## DOCUMENT TEXT
....
- The poster for UFC Fight Night: Cannonier vs. Rodrigues
- Promotion: Ultimate Fighting Championship
- Date: February 15, 2025
- Venue: UFC Apex
- City: Enterprise, Nevada, United States
- Attendance: Not announced

Event chronology
| UFC 312: du Plessis vs Strickland 2 | UFC Fight Night: Cannonier vs. Rodrigues | UFC Fight Night: Cejudo vs. Song |

= UFC Fight Night: Cannonier vs. Rodrigues =

Mixed martial arts event in 2025

UFC Fight Night: Cannonier vs. Rodrigues (also known as UFC Fight Night 251 and UFC Vegas 102 and UFC on ESPN+ 109) was a mixed martial arts event produced by the Ultimate Fighting Championship that took place on February 15, 2025, at the UFC Apex in Enterprise, Nevada, part of the Las Vegas Valley, United States.

==Background==
A middleweight bout between former UFC Middleweight Championship challenger Jared Cannonier and former LFA Middleweight Champion Gregory Rodrigues headlined the event.

A women's flyweight bout between The Ultimate Fighter: Team Peña vs. Team Nunes flyweight winner Juliana Miller and Carli Judice was scheduled for this event. However, Miller withdrew from the fight due to an injury, so the bout was scrapped and Judice was booked for another event.
....
## RAW DATA
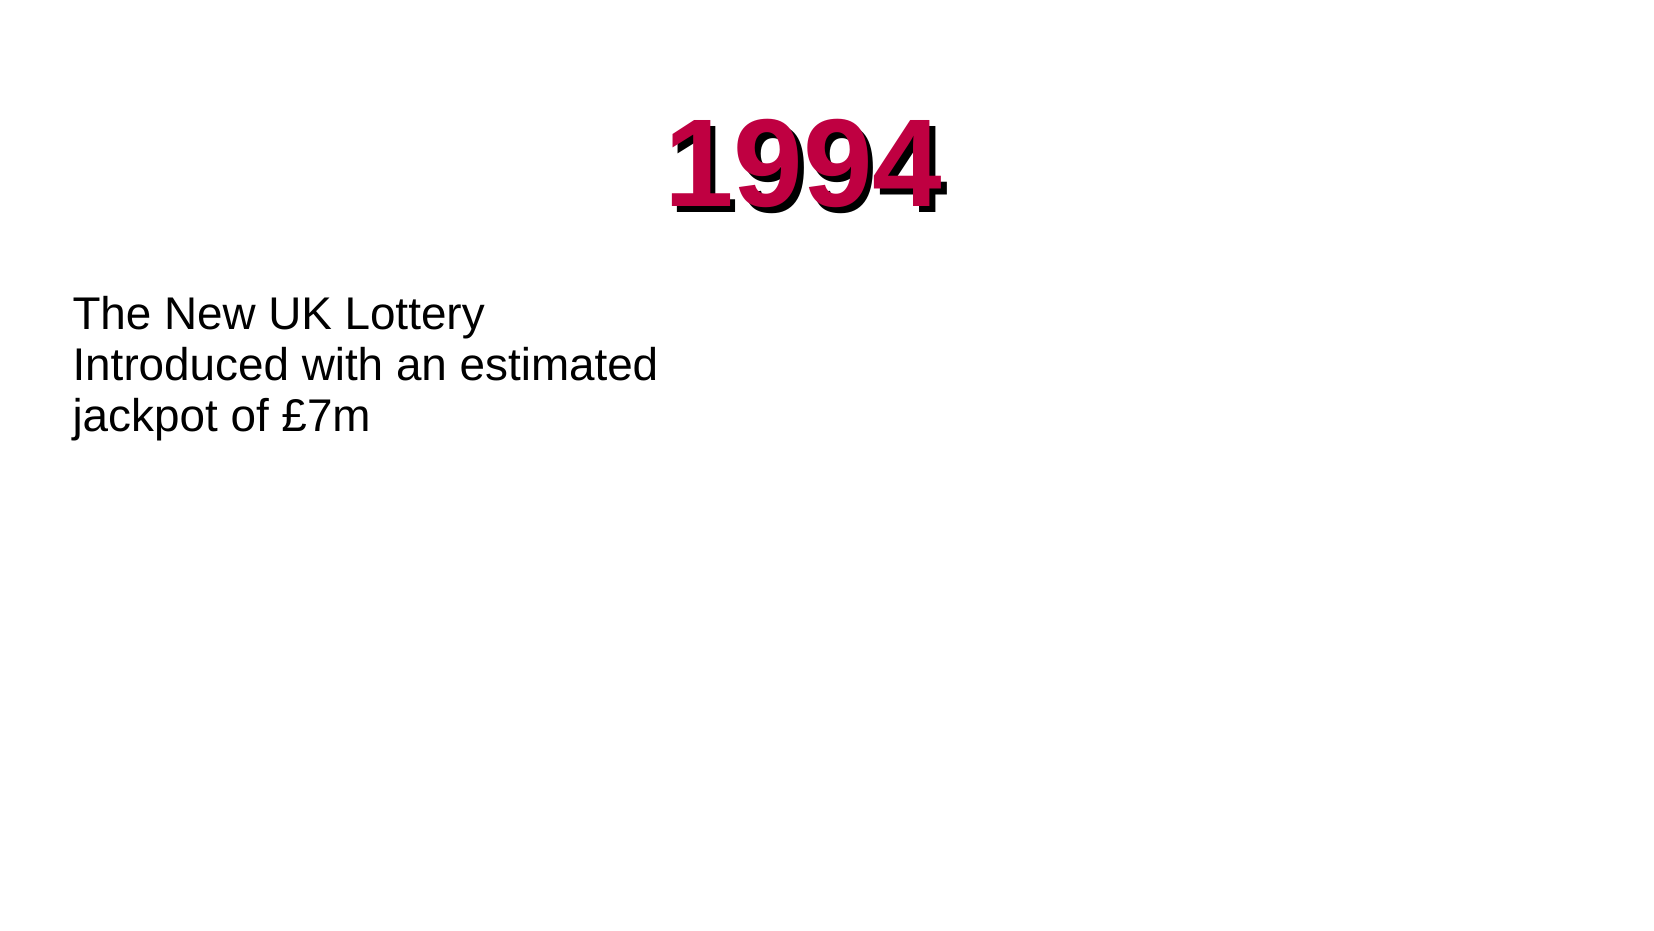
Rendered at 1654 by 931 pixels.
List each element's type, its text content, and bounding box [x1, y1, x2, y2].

text_box The New UK Lottery Introduced with an estimated jackpot of £7m [57, 280, 686, 449]
text_box 1994 [649, 86, 993, 272]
....
## WHAT IS ASKED
[1] Answer these about the Cannonier vs. Rodrigues text:
(a) At what venue did the event take place?
(b) Who was originally scheduled to face Carli Judice?
(c) In what weight class was the headlining bout?
[2] Reproduce everything in the Cannonier vs. Rodrigues text from "UFC Fight Night: Cannonier vs. Rodrigues (also" down to "headlined the event.", substituting "Las Vegas metropolitan area" for "Las Vegas Valley".

## ANSWERS TO THE TASKS
[1]
(a) UFC Apex
(b) Juliana Miller
(c) Middleweight

[2]
UFC Fight Night: Cannonier vs. Rodrigues (also known as UFC Fight Night 251 and UFC Vegas 102 and UFC on ESPN+ 109) was a mixed martial arts event produced by the Ultimate Fighting Championship that took place on February 15, 2025, at the UFC Apex in Enterprise, Nevada, part of the Las Vegas metropolitan area, United States.

==Background==
A middleweight bout between former UFC Middleweight Championship challenger Jared Cannonier and former LFA Middleweight Champion Gregory Rodrigues headlined the event.